(Collected data entries)
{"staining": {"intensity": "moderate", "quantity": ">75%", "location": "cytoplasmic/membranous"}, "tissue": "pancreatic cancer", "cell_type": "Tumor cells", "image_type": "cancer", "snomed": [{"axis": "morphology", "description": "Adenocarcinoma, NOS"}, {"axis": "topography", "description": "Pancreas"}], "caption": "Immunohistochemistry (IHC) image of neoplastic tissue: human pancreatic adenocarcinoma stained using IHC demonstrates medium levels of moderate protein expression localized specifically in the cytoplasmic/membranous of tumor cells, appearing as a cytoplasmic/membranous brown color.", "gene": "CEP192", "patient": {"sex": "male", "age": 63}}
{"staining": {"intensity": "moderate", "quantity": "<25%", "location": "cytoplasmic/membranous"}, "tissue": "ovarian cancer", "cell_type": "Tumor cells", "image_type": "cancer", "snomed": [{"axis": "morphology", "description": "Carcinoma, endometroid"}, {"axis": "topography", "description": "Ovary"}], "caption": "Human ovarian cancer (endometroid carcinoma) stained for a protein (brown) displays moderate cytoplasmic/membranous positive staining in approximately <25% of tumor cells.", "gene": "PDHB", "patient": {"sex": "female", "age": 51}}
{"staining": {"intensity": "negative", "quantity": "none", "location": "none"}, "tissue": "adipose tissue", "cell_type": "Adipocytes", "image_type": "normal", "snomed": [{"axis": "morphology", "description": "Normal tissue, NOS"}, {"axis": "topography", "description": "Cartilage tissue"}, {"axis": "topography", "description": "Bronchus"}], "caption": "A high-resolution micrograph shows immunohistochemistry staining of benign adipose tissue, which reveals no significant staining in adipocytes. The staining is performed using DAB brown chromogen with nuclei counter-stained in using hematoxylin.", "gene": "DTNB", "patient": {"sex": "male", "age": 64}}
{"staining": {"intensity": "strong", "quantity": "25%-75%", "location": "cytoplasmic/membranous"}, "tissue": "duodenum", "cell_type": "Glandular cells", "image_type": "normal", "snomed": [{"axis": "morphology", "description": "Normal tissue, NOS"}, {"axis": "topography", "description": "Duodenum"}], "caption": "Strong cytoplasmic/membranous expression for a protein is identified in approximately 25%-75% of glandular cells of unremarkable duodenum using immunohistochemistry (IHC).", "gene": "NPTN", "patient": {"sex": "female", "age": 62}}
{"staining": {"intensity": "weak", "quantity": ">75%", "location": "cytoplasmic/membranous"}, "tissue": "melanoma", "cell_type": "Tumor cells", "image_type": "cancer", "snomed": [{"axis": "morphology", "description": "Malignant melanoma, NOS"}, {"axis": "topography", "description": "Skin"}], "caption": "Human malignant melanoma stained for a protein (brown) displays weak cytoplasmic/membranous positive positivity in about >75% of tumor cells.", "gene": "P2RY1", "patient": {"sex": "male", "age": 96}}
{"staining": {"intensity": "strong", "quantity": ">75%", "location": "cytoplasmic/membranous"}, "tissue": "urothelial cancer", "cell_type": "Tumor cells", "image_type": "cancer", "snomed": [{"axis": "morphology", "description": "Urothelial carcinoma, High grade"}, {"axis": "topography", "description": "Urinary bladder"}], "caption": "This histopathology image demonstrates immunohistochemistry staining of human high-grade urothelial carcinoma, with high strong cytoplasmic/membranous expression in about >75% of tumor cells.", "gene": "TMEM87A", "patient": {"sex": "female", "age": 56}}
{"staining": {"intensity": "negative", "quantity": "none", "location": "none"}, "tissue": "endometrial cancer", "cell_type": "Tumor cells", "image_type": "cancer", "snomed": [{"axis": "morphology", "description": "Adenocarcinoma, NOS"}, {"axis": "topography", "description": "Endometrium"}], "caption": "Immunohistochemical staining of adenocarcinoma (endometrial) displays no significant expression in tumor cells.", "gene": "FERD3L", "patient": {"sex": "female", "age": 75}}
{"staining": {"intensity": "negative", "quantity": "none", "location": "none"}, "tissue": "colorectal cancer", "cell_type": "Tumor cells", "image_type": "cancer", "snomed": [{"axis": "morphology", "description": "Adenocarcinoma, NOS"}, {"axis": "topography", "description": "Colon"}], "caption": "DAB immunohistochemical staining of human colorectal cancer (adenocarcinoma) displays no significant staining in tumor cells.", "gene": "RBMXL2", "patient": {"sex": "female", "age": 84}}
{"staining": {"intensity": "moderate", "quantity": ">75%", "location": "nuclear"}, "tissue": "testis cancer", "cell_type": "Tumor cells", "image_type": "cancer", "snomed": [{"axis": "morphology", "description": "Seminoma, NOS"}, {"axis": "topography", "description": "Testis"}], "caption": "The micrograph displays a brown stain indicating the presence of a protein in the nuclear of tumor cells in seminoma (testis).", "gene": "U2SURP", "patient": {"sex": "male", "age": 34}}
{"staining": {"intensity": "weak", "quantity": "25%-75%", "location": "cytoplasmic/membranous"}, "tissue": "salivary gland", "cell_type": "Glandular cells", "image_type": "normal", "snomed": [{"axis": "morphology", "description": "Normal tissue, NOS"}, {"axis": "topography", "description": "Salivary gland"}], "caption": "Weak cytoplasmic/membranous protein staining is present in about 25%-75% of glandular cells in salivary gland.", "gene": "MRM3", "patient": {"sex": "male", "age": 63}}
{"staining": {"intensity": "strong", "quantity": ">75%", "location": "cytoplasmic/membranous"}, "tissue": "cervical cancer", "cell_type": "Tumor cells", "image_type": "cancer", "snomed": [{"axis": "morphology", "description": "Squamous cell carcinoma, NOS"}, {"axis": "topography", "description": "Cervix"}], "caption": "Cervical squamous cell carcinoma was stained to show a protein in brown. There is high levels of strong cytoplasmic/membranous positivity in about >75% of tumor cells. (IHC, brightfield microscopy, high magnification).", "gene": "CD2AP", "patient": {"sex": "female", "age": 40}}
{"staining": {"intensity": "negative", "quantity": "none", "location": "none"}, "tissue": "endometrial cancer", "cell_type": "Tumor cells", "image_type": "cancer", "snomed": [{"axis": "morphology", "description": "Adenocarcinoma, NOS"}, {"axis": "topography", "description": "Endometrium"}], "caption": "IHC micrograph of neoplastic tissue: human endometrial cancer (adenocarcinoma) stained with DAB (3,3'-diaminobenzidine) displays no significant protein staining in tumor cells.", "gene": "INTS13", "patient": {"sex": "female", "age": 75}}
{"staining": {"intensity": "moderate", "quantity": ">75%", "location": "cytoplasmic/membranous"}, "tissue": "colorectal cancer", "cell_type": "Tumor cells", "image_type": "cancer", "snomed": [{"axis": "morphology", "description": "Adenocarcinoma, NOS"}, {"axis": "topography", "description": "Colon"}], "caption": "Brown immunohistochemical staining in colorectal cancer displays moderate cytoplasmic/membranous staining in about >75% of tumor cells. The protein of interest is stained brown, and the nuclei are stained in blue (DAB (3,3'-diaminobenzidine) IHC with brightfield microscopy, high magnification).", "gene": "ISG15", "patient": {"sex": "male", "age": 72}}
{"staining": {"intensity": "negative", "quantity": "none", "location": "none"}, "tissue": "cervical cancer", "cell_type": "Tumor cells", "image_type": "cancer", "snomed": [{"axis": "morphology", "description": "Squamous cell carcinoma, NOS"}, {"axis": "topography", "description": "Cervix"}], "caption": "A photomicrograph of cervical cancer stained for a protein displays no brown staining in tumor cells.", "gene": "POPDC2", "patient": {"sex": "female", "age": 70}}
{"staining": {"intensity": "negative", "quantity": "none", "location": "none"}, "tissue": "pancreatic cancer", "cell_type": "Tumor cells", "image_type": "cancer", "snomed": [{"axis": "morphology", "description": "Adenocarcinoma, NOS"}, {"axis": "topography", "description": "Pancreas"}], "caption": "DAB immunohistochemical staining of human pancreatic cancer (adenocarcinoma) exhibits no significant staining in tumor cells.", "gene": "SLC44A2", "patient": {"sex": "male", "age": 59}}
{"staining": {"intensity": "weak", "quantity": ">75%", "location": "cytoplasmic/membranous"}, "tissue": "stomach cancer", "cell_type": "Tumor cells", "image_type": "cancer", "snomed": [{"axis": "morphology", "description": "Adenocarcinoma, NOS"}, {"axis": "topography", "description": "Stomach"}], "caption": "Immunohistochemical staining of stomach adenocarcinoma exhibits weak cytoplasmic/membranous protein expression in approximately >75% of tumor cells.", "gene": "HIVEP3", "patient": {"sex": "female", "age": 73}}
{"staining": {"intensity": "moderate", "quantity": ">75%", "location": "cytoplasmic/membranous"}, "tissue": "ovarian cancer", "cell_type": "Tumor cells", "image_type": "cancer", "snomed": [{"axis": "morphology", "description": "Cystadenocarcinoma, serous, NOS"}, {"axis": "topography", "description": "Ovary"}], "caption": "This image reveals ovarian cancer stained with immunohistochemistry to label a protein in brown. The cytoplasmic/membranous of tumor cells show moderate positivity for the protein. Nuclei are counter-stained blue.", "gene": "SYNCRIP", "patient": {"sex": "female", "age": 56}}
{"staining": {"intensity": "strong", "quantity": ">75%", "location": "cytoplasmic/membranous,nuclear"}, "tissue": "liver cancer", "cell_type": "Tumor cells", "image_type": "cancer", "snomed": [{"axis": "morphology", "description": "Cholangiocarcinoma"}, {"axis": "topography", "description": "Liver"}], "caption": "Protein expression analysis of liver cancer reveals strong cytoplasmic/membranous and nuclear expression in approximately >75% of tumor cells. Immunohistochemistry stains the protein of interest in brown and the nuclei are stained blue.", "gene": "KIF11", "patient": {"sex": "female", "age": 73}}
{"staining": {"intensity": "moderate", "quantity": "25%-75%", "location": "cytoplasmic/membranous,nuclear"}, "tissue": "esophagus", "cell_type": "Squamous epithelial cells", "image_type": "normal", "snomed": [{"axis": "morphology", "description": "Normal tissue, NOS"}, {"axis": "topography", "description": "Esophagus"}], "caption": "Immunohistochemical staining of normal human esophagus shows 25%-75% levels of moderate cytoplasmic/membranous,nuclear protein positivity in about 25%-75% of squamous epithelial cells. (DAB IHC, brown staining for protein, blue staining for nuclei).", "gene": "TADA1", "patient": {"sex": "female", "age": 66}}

What this task involves: Please give an exact copy of the lines above, beginning with the line containing "cytoplasmic/membranous protein staining" and running through the line containing "cell carcinoma was", and of no other lines.

Response to this task:
{"staining": {"intensity": "weak", "quantity": "25%-75%", "location": "cytoplasmic/membranous"}, "tissue": "salivary gland", "cell_type": "Glandular cells", "image_type": "normal", "snomed": [{"axis": "morphology", "description": "Normal tissue, NOS"}, {"axis": "topography", "description": "Salivary gland"}], "caption": "Weak cytoplasmic/membranous protein staining is present in about 25%-75% of glandular cells in salivary gland.", "gene": "MRM3", "patient": {"sex": "male", "age": 63}}
{"staining": {"intensity": "strong", "quantity": ">75%", "location": "cytoplasmic/membranous"}, "tissue": "cervical cancer", "cell_type": "Tumor cells", "image_type": "cancer", "snomed": [{"axis": "morphology", "description": "Squamous cell carcinoma, NOS"}, {"axis": "topography", "description": "Cervix"}], "caption": "Cervical squamous cell carcinoma was stained to show a protein in brown. There is high levels of strong cytoplasmic/membranous positivity in about >75% of tumor cells. (IHC, brightfield microscopy, high magnification).", "gene": "CD2AP", "patient": {"sex": "female", "age": 40}}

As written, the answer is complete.